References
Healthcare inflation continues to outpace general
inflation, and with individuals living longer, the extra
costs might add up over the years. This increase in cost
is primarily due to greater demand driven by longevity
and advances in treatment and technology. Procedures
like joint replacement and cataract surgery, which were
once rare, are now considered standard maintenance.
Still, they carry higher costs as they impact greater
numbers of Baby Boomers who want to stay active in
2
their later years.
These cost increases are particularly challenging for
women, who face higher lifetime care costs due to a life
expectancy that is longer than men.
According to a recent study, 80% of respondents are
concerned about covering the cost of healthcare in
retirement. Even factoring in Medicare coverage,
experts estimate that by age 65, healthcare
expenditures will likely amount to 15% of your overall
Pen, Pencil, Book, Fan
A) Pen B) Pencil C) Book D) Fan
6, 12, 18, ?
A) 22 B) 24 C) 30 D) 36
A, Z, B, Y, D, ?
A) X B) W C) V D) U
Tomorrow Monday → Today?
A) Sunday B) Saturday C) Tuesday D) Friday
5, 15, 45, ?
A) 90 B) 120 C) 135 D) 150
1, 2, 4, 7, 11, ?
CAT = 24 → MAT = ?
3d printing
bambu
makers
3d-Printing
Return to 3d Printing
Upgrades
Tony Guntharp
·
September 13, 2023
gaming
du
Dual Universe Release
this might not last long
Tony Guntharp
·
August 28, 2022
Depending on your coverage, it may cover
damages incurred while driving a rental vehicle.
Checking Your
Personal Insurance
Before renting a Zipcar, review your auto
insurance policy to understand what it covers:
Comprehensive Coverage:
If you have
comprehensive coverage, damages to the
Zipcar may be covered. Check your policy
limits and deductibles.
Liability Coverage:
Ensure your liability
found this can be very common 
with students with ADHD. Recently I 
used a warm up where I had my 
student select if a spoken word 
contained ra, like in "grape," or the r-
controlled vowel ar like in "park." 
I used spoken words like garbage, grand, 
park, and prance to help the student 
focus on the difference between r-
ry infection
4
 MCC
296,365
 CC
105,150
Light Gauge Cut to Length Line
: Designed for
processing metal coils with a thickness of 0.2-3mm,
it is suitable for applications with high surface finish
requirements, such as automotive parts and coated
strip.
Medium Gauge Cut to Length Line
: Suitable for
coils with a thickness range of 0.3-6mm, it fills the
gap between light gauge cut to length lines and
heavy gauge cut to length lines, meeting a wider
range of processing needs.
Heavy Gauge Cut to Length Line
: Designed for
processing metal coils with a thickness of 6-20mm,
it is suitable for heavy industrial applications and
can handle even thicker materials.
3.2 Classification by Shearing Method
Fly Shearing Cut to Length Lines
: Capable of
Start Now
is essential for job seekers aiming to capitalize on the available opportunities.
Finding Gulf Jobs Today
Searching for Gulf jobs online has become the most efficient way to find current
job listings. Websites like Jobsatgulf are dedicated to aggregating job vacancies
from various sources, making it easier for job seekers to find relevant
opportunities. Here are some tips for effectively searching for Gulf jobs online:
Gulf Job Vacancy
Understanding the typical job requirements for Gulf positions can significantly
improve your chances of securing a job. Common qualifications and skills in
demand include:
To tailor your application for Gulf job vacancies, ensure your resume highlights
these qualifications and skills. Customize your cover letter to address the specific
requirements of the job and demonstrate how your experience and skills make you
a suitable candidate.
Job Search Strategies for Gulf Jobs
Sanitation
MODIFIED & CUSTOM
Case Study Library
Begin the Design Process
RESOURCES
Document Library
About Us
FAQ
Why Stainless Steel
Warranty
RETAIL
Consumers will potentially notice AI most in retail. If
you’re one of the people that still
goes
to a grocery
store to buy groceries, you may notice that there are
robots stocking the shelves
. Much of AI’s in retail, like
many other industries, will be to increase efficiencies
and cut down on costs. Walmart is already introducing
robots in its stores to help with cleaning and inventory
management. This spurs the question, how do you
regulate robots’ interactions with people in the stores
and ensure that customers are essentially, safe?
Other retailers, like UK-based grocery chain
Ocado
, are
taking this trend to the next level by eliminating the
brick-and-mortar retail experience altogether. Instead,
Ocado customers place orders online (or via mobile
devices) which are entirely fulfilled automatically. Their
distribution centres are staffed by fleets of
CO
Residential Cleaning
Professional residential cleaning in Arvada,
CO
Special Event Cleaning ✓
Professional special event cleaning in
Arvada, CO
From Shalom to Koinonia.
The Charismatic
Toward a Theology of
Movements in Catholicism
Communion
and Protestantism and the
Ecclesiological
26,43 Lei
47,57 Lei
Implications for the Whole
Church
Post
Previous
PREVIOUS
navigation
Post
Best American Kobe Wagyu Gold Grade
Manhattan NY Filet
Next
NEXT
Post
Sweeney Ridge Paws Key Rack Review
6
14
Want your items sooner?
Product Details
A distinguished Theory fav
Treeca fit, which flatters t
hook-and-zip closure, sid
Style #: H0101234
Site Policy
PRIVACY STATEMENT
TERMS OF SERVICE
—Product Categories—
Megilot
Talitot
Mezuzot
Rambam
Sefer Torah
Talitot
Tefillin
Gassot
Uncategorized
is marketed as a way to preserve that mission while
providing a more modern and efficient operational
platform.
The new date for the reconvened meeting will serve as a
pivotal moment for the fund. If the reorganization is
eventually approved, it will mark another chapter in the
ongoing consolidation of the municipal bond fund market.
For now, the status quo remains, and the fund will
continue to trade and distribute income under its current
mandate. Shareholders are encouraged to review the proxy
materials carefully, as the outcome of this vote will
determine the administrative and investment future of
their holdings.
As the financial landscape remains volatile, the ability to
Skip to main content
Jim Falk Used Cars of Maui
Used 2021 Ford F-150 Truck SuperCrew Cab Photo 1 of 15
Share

WHAT YOU WILL DO: Reproduce the full listing word for word.

WRITTEN RESPONSE:
References
Healthcare inflation continues to outpace general
inflation, and with individuals living longer, the extra
costs might add up over the years. This increase in cost
is primarily due to greater demand driven by longevity
and advances in treatment and technology. Procedures
like joint replacement and cataract surgery, which were
once rare, are now considered standard maintenance.
Still, they carry higher costs as they impact greater
numbers of Baby Boomers who want to stay active in
2
their later years.
These cost increases are particularly challenging for
women, who face higher lifetime care costs due to a life
expectancy that is longer than men.
According to a recent study, 80% of respondents are
concerned about covering the cost of healthcare in
retirement. Even factoring in Medicare coverage,
experts estimate that by age 65, healthcare
expenditures will likely amount to 15% of your overall
Pen, Pencil, Book, Fan
A) Pen B) Pencil C) Book D) Fan
6, 12, 18, ?
A) 22 B) 24 C) 30 D) 36
A, Z, B, Y, D, ?
A) X B) W C) V D) U
Tomorrow Monday → Today?
A) Sunday B) Saturday C) Tuesday D) Friday
5, 15, 45, ?
A) 90 B) 120 C) 135 D) 150
1, 2, 4, 7, 11, ?
CAT = 24 → MAT = ?
3d printing
bambu
makers
3d-Printing
Return to 3d Printing
Upgrades
Tony Guntharp
·
September 13, 2023
gaming
du
Dual Universe Release
this might not last long
Tony Guntharp
·
August 28, 2022
Depending on your coverage, it may cover
damages incurred while driving a rental vehicle.
Checking Your
Personal Insurance
Before renting a Zipcar, review your auto
insurance policy to understand what it covers:
Comprehensive Coverage:
If you have
comprehensive coverage, damages to the
Zipcar may be covered. Check your policy
limits and deductibles.
Liability Coverage:
Ensure your liability
found this can be very common 
with students with ADHD. Recently I 
used a warm up where I had my 
student select if a spoken word 
contained ra, like in "grape," or the r-
controlled vowel ar like in "park." 
I used spoken words like garbage, grand, 
park, and prance to help the student 
focus on the difference between r-
ry infection
4
 MCC
296,365
 CC
105,150
Light Gauge Cut to Length Line
: Designed for
processing metal coils with a thickness of 0.2-3mm,
it is suitable for applications with high surface finish
requirements, such as automotive parts and coated
strip.
Medium Gauge Cut to Length Line
: Suitable for
coils with a thickness range of 0.3-6mm, it fills the
gap between light gauge cut to length lines and
heavy gauge cut to length lines, meeting a wider
range of processing needs.
Heavy Gauge Cut to Length Line
: Designed for
processing metal coils with a thickness of 6-20mm,
it is suitable for heavy industrial applications and
can handle even thicker materials.
3.2 Classification by Shearing Method
Fly Shearing Cut to Length Lines
: Capable of
Start Now
is essential for job seekers aiming to capitalize on the available opportunities.
Finding Gulf Jobs Today
Searching for Gulf jobs online has become the most efficient way to find current
job listings. Websites like Jobsatgulf are dedicated to aggregating job vacancies
from various sources, making it easier for job seekers to find relevant
opportunities. Here are some tips for effectively searching for Gulf jobs online:
Gulf Job Vacancy
Understanding the typical job requirements for Gulf positions can significantly
improve your chances of securing a job. Common qualifications and skills in
demand include:
To tailor your application for Gulf job vacancies, ensure your resume highlights
these qualifications and skills. Customize your cover letter to address the specific
requirements of the job and demonstrate how your experience and skills make you
a suitable candidate.
Job Search Strategies for Gulf Jobs
Sanitation
MODIFIED & CUSTOM
Case Study Library
Begin the Design Process
RESOURCES
Document Library
About Us
FAQ
Why Stainless Steel
Warranty
RETAIL
Consumers will potentially notice AI most in retail. If
you’re one of the people that still
goes
to a grocery
store to buy groceries, you may notice that there are
robots stocking the shelves
. Much of AI’s in retail, like
many other industries, will be to increase efficiencies
and cut down on costs. Walmart is already introducing
robots in its stores to help with cleaning and inventory
management. This spurs the question, how do you
regulate robots’ interactions with people in the stores
and ensure that customers are essentially, safe?
Other retailers, like UK-based grocery chain
Ocado
, are
taking this trend to the next level by eliminating the
brick-and-mortar retail experience altogether. Instead,
Ocado customers place orders online (or via mobile
devices) which are entirely fulfilled automatically. Their
distribution centres are staffed by fleets of
CO
Residential Cleaning
Professional residential cleaning in Arvada,
CO
Special Event Cleaning ✓
Professional special event cleaning in
Arvada, CO
From Shalom to Koinonia.
The Charismatic
Toward a Theology of
Movements in Catholicism
Communion
and Protestantism and the
Ecclesiological
26,43 Lei
47,57 Lei
Implications for the Whole
Church
Post
Previous
PREVIOUS
navigation
Post
Best American Kobe Wagyu Gold Grade
Manhattan NY Filet
Next
NEXT
Post
Sweeney Ridge Paws Key Rack Review
6
14
Want your items sooner?
Product Details
A distinguished Theory fav
Treeca fit, which flatters t
hook-and-zip closure, sid
Style #: H0101234
Site Policy
PRIVACY STATEMENT
TERMS OF SERVICE
—Product Categories—
Megilot
Talitot
Mezuzot
Rambam
Sefer Torah
Talitot
Tefillin
Gassot
Uncategorized
is marketed as a way to preserve that mission while
providing a more modern and efficient operational
platform.
The new date for the reconvened meeting will serve as a
pivotal moment for the fund. If the reorganization is
eventually approved, it will mark another chapter in the
ongoing consolidation of the municipal bond fund market.
For now, the status quo remains, and the fund will
continue to trade and distribute income under its current
mandate. Shareholders are encouraged to review the proxy
materials carefully, as the outcome of this vote will
determine the administrative and investment future of
their holdings.
As the financial landscape remains volatile, the ability to
Skip to main content
Jim Falk Used Cars of Maui
Used 2021 Ford F-150 Truck SuperCrew Cab Photo 1 of 15
Share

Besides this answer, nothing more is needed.